» WHAT THE TASK REQUIRES:
Search the listing below for the word "from" and copy each line where it appears.

» GIVEN DATA:
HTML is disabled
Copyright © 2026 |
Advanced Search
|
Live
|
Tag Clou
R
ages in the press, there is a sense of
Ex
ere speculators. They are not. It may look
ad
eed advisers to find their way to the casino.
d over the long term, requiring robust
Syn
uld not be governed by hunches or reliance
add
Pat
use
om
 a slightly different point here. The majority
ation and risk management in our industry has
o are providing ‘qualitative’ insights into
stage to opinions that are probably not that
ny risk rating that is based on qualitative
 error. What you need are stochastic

* * *

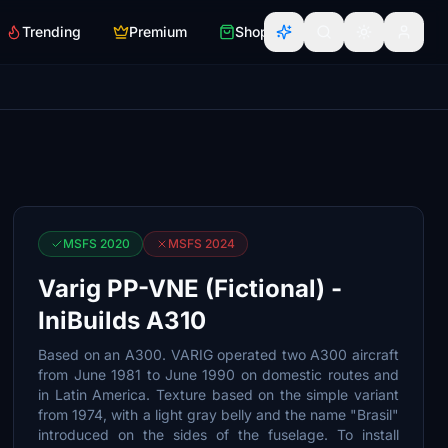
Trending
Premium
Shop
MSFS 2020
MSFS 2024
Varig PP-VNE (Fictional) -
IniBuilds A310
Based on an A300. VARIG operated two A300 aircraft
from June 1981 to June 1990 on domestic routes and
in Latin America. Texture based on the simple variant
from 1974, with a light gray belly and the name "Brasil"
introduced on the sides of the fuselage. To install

» RESPONSE TO THIS TASK:
from June 1981 to June 1990 on domestic routes and
from 1974, with a light gray belly and the name "Brasil"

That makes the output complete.